Utility companies are interested in understanding their consumers’ behavior in response to dynamic pricing to help them devise effective demand response (DR) programs in a smart grid. In this paper, we propose a bi-level optimization model to estimate the coefficients of utility functions associated with price-responsive electricity consumers. One coefficient represents the utility of consuming energy while the other presents the price-responsiveness. The upper level problem, in some form of inverse optimization, determines the optimal utility coefficients for individual homes by minimizing the error between estimated and observed electricity consumption. The lower level problem describes individual homes’ utility maximization behavior in electricity consumption when faced with dynamic pricing in DR programs. We develop a trust region algorithm to solve the bi-level program after introducing a cut for the mixed integer program reformulation of the problem. Numerical experiments with real-world data collected from a field demonstration DR project in a midwestern US municipality demonstrate the effectiveness of the proposed bi-level model and the efficiency of the re-formulation and the proposed trust region algorithm.

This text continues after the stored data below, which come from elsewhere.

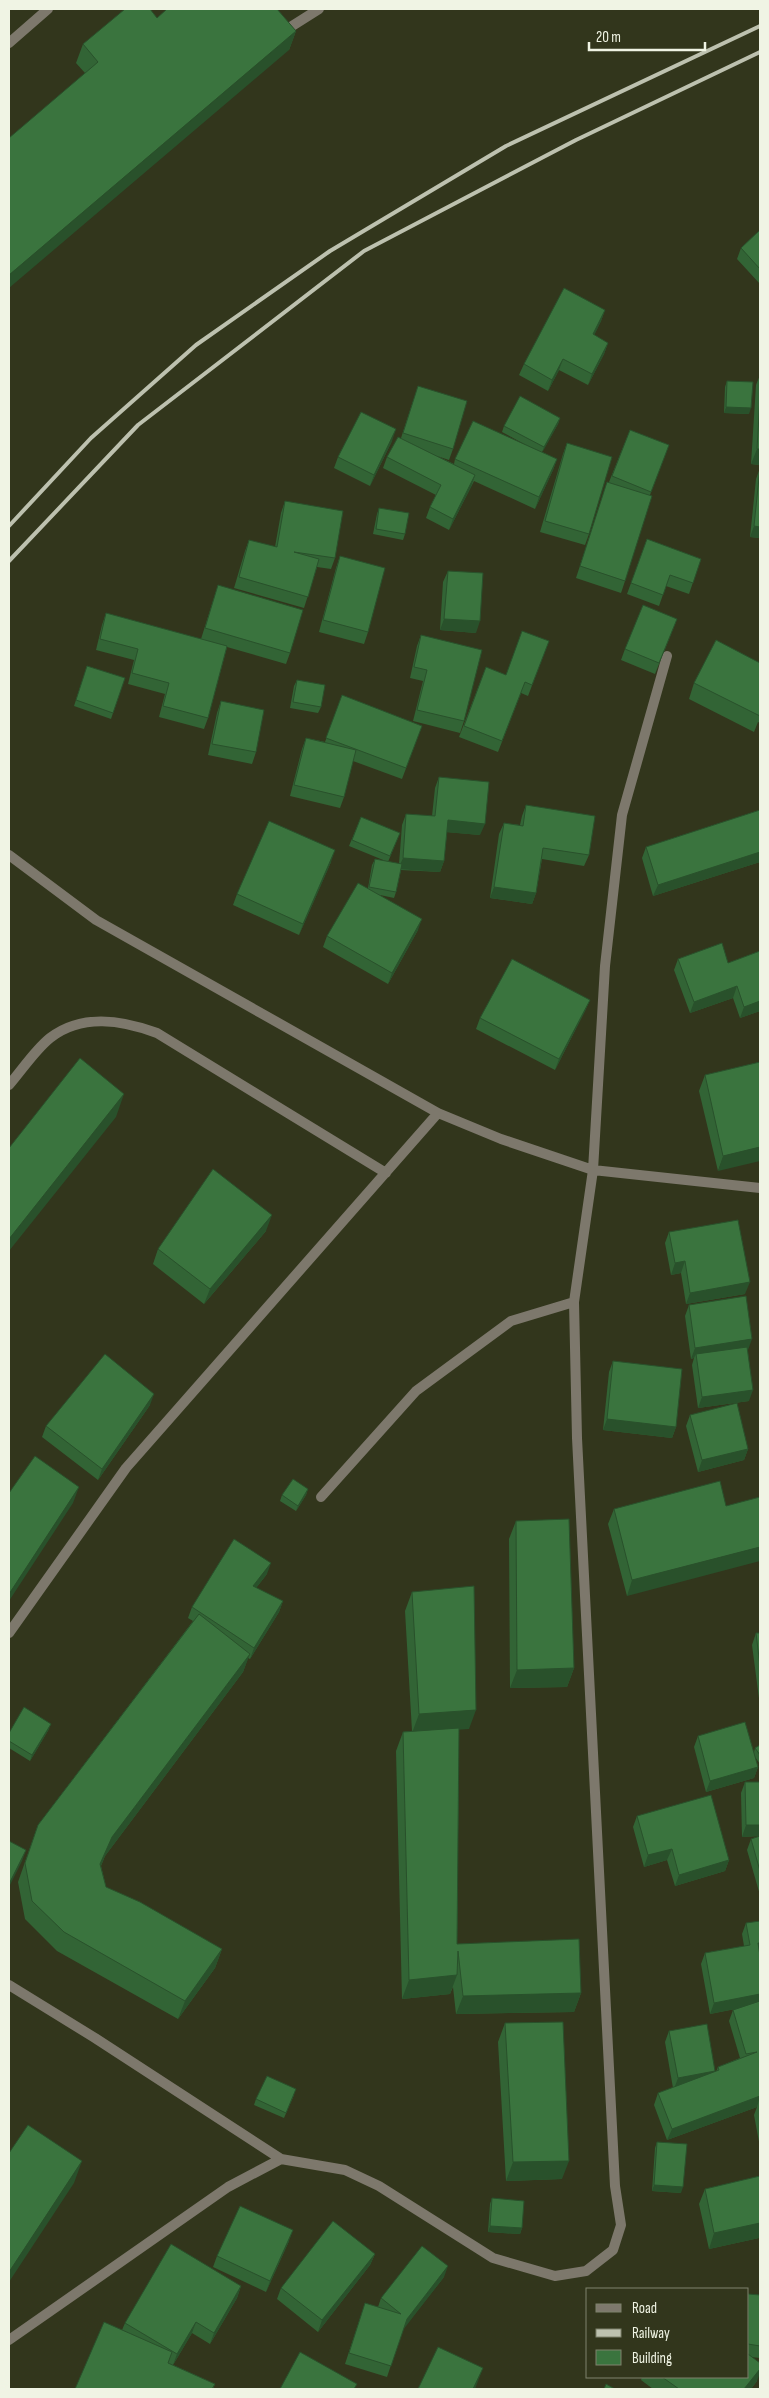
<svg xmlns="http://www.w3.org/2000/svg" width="769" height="2398" viewBox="0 0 769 2398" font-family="'Sofia Sans Condensed',sans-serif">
<rect width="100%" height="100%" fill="#32361c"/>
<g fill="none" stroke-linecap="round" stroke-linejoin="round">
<path stroke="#7d786c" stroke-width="10" d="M281 33 319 9
M9 43 48 9
M9 855 96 920 438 1113 501 1139 593 1170 760 1188
M9 1085C22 1070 35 1050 50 1038 82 1013 122 1020 157 1033L386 1173
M321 1497 416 1391 511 1321 574 1302
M9 1633 126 1468 438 1113
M9 1985 95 2038 281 2159
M9 2340 228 2187 281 2159 345 2170 379 2186 493 2258 555 2276 586 2271 613 2250 621 2225 615 2186 577 1438 574 1302 593 1170 605 966 622 815 667 656"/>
<path stroke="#bdc1af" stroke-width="4" d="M9 526 91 438 196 345 330 251 506 146 760 26
M9 561 138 425 364 251 576 140 760 52"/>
</g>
<path fill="#326435" d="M157 18 296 31 289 50 85 73 76 63 83 44Z
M760 230V284L737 259 741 248Z
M605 310 601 321 594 335 608 343 604 354 588 385 559 370 548 391 519 375 524 364Z
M760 375V465L751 464 756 385Z
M727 381 749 414 724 413 725 387Z
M418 386 453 449 449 460 437 456 454 464 455 459 526 445 502 432 504 426 560 418 558 424 542 452 557 459 553 470 535 509 474 481 471 487 449 530 426 518 430 507 436 495 383 468 387 457 401 438Z
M630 430 669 445 650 495 625 581 621 593 576 578 607 482H609Z
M392 441 370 486 334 468 338 457Z
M567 443 589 534 585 545 540 532 563 454Z
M760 468V538L750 537 756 479Z
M285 501 335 558 331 569 317 567 304 608 234 588 245 551 249 540 275 547 281 513Z
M379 508 405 534 403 540 373 534 377 514Z
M647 539 701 559 689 594 666 586 659 606 627 594Z
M340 556 368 632 364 644 319 632 336 568Z
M448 571 476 633 440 630 443 582Z
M218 585 290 653 286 664 227 647 208 718 204 729 159 717 165 694 128 684 134 660 96 650 102 625 106 613 201 639Z
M677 619 655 674 621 660 625 649Z
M421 635 464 721 460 733 413 721 423 681 410 678 417 646Z
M549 641 528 696 521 693 498 752 459 737 486 667 506 675Z
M760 663V723L758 722 754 732 689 699 694 683Z
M87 666 125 678 111 719 74 706Z
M297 680 321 707 318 713 290 708 294 686Z
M342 695 422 726 402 779 353 761 344 797 340 808 290 796 302 749 306 738 325 742Z
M221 701 256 752 252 764 208 755 217 713Z
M439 777 480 835 447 832 444 861 440 872 401 870 396 892 394 898 380 895 418 930 388 984 323 947 327 936 368 888 372 865 375 859 388 862 349 846 361 817 400 833 388 862 399 864 402 825 406 814 432 816 435 788Z
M526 805 589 855 584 866 542 859 536 893 532 904 490 898 499 834 504 823 520 825 522 816Z
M760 810V862L653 896 642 858 646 847Z
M331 862 299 935 233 905 237 894Z
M760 951V1011L740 1018 733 998 690 1013 674 970 678 959 728 963Z
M590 1000 585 1011 555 1070 476 1029 480 1018Z
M760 1062 718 1171 699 1091 705 1075Z
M266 1231 204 1304 153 1264 158 1249Z
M669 1232 745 1294 686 1304 681 1273 671 1275 665 1243Z
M689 1305 748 1350 749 1401 698 1408 692 1365 694 1358 691 1359 685 1316Z
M613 1361 676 1427 672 1438 603 1430 609 1372Z
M150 1405 98 1480 42 1437 46 1426Z
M690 1415 748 1449 744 1460 698 1472 686 1426Z
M308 1489 306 1495 296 1511 280 1501 282 1495Z
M726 1506 627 1596 608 1524 614 1509Z
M516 1521 574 1668 567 1687 510 1688 509 1539Z
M267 1574 256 1588 283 1601 279 1612 250 1659 248 1658 243 1672 105 1856 101 1866 106 1887 222 1949 215 1968 178 2019 57 1951 25 1919 18 1882 38 1825 193 1621 188 1618 192 1607Z
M412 1592 469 1729H459L457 1944 581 1993 574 2012 456 2014 453 1987 450 1994 402 1999 396 1751 403 1732 412 1731 405 1611Z
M756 1633H760V1706L752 1645Z
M49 1729 30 1761 9 1748V1733Z
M698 1736 754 1752 755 1748 760 1745V1764L755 1757 758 1767 754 1778 706 1792 694 1747Z
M745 1782H760V1895L747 1850 751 1839 759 1836 742 1837 741 1793Z
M637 1816 729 1860 725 1871 675 1886 667 1860 644 1867 633 1827Z
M746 1923 760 1953V2147L754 2115 757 2107 667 2140 654 2105 658 2093 673 2088 665 2042 669 2031 715 2072H716L718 2067 740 2058 729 2021 733 2010 735 2009 710 2014 701 1964 705 1953 744 1946 742 1934Z
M505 2023 562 2179 506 2181 498 2042Z
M294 2095 284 2118 254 2105 256 2099Z
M657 2142 681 2193 652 2191 655 2148Z
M760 2176V2245L759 2238 709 2249 699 2204 705 2189Z
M492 2198 522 2228 520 2234 488 2232 490 2204Z
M289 2241 266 2292 213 2267 217 2256Z
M375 2254 370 2265 318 2332 277 2299 281 2288Z
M444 2277 403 2329 387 2377 345 2364 365 2303 378 2307 381 2298Z
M241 2286 237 2298 210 2344 192 2333 173 2365 215 2384 213 2389H75L122 2330 125 2323Z
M748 2294 760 2295V2358L751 2357 757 2381 751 2389H653L641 2380 642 2377H748Z"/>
<path fill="#29512b" d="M296 31 289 50 9 288V275Z
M605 310 601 321 589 346 593 334Z
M608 343 604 354 588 385 592 374Z
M563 359 559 370 548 391 552 380Z
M726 407 751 408 749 414 724 413Z
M560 418 558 424 542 453 544 447Z
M396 429 392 441 370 486 374 475Z
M757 449H760V465L751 464Z
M557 459 553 470 535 509 539 497Z
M475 475 471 487 449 530 453 519Z
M754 526 760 527V538L750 537Z
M444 619 480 621 476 633 440 630Z
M448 820 485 824 480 835 444 832Z
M335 850 331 862 299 935 303 924Z
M760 852V862L653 896 658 885Z
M403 858 444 861 440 872 398 869Z
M494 887 536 893 532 904 490 898Z
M422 919 418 930 388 984 392 973Z
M737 986 733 998 690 1013 694 1002Z
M590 1000 585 1011 555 1070 559 1059Z
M760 1001V1011L740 1018 744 1007Z
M124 1094 116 1117 9 1251V1239Z
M760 1147V1161L718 1171 723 1156Z
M272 1215 266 1231 204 1304 210 1289Z
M685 1261 681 1273 671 1275 675 1263Z
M750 1282 745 1294 686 1304 690 1293Z
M752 1339 748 1350 696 1358V1354L694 1358 691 1359 695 1348Z
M753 1390 749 1401 698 1408 702 1397Z
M154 1394 150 1405 98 1480 102 1469Z
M607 1419 676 1427 672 1438 603 1430Z
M748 1449 744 1460 698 1472 702 1460Z
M79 1487 73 1503 9 1601V1594Z
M308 1489 306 1495 296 1511 298 1506Z
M760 1547V1561L627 1596 632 1580Z
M271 1563 267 1574 249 1597 253 1586Z
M283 1601 279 1612 250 1659 254 1648Z
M250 1654 243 1672 105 1856 94 1882 100 1864 112 1837Z
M574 1668 567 1687 510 1688 517 1670Z
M476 1710 469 1729 412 1733 419 1714Z
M51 1724 49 1729 30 1761 32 1755Z
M758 1767 754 1778 706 1792 710 1781Z
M746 1825H760V1836L742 1837Z
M672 1849 667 1860 644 1867 648 1855Z
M26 1850 22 1861 9 1887V1884Z
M729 1860 725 1871 675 1886 679 1875Z
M758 1943H760V1953L754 1955Z
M222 1949 215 1968 178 2019 185 2001Z
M457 1975 450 1994 402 1999 409 1980Z
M581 1993 574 2012 456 2014 463 1996Z
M760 1994V2004L710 2014 714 2003Z
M715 2071 711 2082 674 2089 678 2078Z
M760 2096V2105L759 2100 757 2107 667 2140 672 2129Z
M82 2161 74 2183 9 2282V2272Z
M569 2161 562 2179 506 2181 513 2162Z
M654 2185 683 2187 681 2193 652 2191Z
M760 2223V2233L759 2238 709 2249 714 2233Z
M490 2226 522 2228 520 2234 488 2232Z
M293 2230 289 2241 266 2292 270 2281Z
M375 2254 370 2265 318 2332 322 2320Z
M448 2266 444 2277 403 2330 407 2319Z
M241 2286 237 2298 210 2344 214 2333Z
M196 2322 192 2333 173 2365 177 2354Z
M483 2368 475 2389H473Z
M760 2369V2373L757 2381 751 2389H744Z"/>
<path fill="#3a743e" stroke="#29512b" d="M125 9H150L157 18 167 9H277L296 31 9 275V138L98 62 83 44Z
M760 230V269L741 248Z
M564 288 605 310 593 334 608 343 592 374 563 359 552 380 524 364Z
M727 381 753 382 751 408 726 407Z
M418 386 467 401 453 449 403 433Z
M520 396 560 418 544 447 504 426Z
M760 397V449H757Z
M361 412 396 429 374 475 338 457Z
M473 421 557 459 539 497 455 459Z
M630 430 669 445 651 492 612 476Z
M398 437 475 475 453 519 430 507 441 485 387 457Z
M567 443 612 457 589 534 545 521Z
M760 468V527L754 526Z
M607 482 652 496 625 581 580 566Z
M285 501 343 511 335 558 294 552 319 559 308 597 239 577 249 540 277 547Z
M379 508 409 513 405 534 376 529Z
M647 539 701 559 693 583 670 575 663 595 631 583Z
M340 556 385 568 368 632 323 620Z
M448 571 483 573 480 621 444 619Z
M218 585 303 610 290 653 205 628Z
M643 605 677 619 659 663 625 649Z
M106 613 227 646 208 718 163 706 169 683 132 673 138 649 100 639Z
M522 631 549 641 532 685 525 682 502 741 464 726 486 667 506 675Z
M421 635 482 650 464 721 417 710 427 670 414 667Z
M716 640 760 663V716L694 683Z
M87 666 125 678 113 713 76 700Z
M297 680 325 685 321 707 293 702Z
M342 695 422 726 406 768 326 738Z
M221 701 264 710 256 752 212 744Z
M306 738 356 750 344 797 294 785Z
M439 777 489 782 485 824 448 820 444 861 403 858 406 814 435 816Z
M526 805 595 816 589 855 543 848 536 893 494 887 504 823 523 826Z
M760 810V852L658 885 646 847Z
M361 817 400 833 390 856 352 840Z
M269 821 335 850 303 924 237 894Z
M375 859 402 864 396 892 369 887Z
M358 883 422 919 392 973 327 936Z
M722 943 728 963 760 951V1001L744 1007 737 986 694 1002 678 959Z
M512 959 590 1000 559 1059 480 1018Z
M80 1058 124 1094 9 1239V1148Z
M760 1062V1147L723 1156 705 1075Z
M213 1169 272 1215 210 1289 158 1249Z
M738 1220 750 1282 690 1293 685 1261 675 1263 669 1232Z
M746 1296 752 1339 695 1348 689 1305Z
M747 1347 753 1390 702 1397 696 1354Z
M105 1354 154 1394 102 1469 46 1426Z
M613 1361 682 1369 676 1427 607 1419Z
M737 1403 748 1449 702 1460 690 1415Z
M35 1456 79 1487 9 1594V1493Z
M293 1479 308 1489 298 1506 282 1495Z
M720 1481 726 1506 760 1497V1547L632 1580 614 1509Z
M569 1519 574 1668 517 1670 516 1521Z
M234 1539 271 1563 253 1586 283 1601 254 1648 192 1607Z
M474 1586 476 1710 419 1714 412 1592Z
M199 1614 250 1654 112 1837 100 1864 106 1887 140 1902 222 1949 185 2001 64 1932 32 1901 25 1863 38 1825Z
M756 1633H760V1666Z
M24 1707 51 1724 32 1755 9 1741V1733Z
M745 1722 758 1767 710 1781 698 1736Z
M459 1728 457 1944 579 1939 581 1993 463 1996 458 1951 457 1975 409 1980 403 1732Z
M760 1745V1755L755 1748Z
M745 1782H760V1825H746Z
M711 1795 729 1860 679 1875 672 1849 648 1855 637 1816Z
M760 1836V1871L751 1839Z
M9 1841 26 1850 9 1884Z
M760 1921V1943H758L760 1956V1994L714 2003 705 1953 750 1945 746 1923Z
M760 2001V2096L672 2129 658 2093 719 2070 718 2067 757 2052 746 2054 733 2010Z
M563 2022 569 2161 513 2162 505 2023Z
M707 2024 715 2071 678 2078 669 2031Z
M267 2076 296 2089 286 2113 256 2099Z
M28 2125 82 2161 9 2272V2153Z
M657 2142 687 2144 683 2187 654 2185Z
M760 2176V2223L714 2233 705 2189Z
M492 2198 524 2201 522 2228 490 2226Z
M240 2206 293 2230 270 2281 217 2256Z
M333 2221 375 2254 322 2320 281 2288Z
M171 2244 241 2286 214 2333 196 2322 177 2354 125 2323Z
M422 2246 448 2266 407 2319 391 2366 349 2353 365 2303 401 2314 381 2298Z
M748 2294 760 2295V2346L748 2344Z
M104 2322 172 2352 168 2363 215 2384 212 2389H75Z
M438 2347 483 2368 473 2389H418Z
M300 2352 357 2384 354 2389H280Z
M748 2354 760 2363V2369L744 2389H745H679L662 2377H748Z
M606 2384 615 2389H604Z"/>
<rect width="769" height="2398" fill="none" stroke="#f0f4e4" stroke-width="20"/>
<rect x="586" y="2288" width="162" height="90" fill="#32361c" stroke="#7e826c"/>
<rect x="596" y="2304" width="25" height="8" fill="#7d786c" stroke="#7e826c"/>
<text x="632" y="2313" font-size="15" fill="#f0f4e4">Road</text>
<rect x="596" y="2329" width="25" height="8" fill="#bdc1af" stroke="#7e826c"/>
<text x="632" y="2338" font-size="15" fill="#f0f4e4">Railway</text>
<rect x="596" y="2350" width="25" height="15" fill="#3a743e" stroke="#7e826c"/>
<text x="632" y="2363" font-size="15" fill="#f0f4e4">Building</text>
<path d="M589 42v8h116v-8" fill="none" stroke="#f0f4e4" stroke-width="2.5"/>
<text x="596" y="42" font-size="15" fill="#f0f4e4" stroke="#32361c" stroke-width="4" paint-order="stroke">20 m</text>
</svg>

Appendix A: Proof of Theorem 1

Theorem 2

Let \(z^* = \left( z_d^1,\ldots ,z_d^T \right) ^T\) be the optimum curtailed load for a given consumer for problem \(LL_d\), then \(z^*\) must satisfy equation (14),

$$\begin{aligned} -u_1 T + u_2\sum _{t=1}^{T}f_d^t - u_2\sum _{t=1}^{T}{z^*}_d^t \le 0, \forall d, \end{aligned}$$

(14)

where \(f_d^t\) is the predicted consumption at time t on day d.

Proof

Without loss of generality, consider the lower-level problem \(LL_d\) for a single day i.e. \(d = 1\) and hence omit d in the rest of this proof. Let \(y_t=f^t - z^t\), the lower-level problem can be rewritten as follows:

$$\begin{aligned} \min \quad&\sum _{t=1}^{T}{(\rho ^t - u_1)y_t+\frac{1}{2}u_2{y_t}^2}\nonumber \\ \text {s.t.}\quad&\sum _{t=1}^{T} y_t \ge 0 , \nonumber \\ \quad&y_t \le f^t, \ \forall t. \end{aligned} $$

(15)

Letting \(\delta\) and \(\lambda _t\) be the lagrangian multipliers for the two constraints in (15), respectively, yields the following Krush-Kuhn-Tucker (KKT) conditions at optimality:

$$\begin{aligned} \sum _{t=1}^{T} y^*_t \ge 0&\end{aligned}$$

(16a)

$$\begin{aligned} y^*_t \le f^t, \ \forall t&\end{aligned}$$

(16b)

$$\begin{aligned} (\rho ^t - u_1) + u_2y^*_t - \delta ^* + \lambda _t^* = 0, \quad&\forall t \end{aligned}$$

(16c)

$$\begin{aligned} \delta ^*\sum _{t=1}^{T}y^*_t = 0 \quad&\end{aligned}$$

(16d)

$$\begin{aligned} \lambda ^*_t(y^*_t - f^t)=0, \quad&\forall t \quad&\end{aligned}$$

(16e)

$$\begin{aligned} \delta ^* \ge 0, \quad&\end{aligned}$$

(16f)

$$\begin{aligned} \lambda _t^* \ge 0, \quad&\forall t\quad&\end{aligned}$$

(16g)

Adding all T (16c) equations, one obtains

$$\begin{aligned} Tu_1 - u_2\sum _{t=1}^Ty^*_t = \sum _{t=1}^T\rho ^t + T\left(\sum _{t=1}^T\lambda ^*_t - \delta ^*\right). \end{aligned}$$

(17)

Note that by subtracting equation (16d) from (16e), we have

$$\begin{aligned} \sum _{t=1}^T\lambda ^*_t - \delta ^* \ge 0. \end{aligned}$$

(18)

Therefore, using (18) and (17), we obtain \(T u^*_1 - u^*_2\sum _{t=1}^{T} y^*_t\ge 0\), or, \(-T u_1^* + u_2^*\sum _{t=1}^{T}f^t-u_2\sum _{t=1}^{T}{z_t^*}\le 0.\) \(\square\)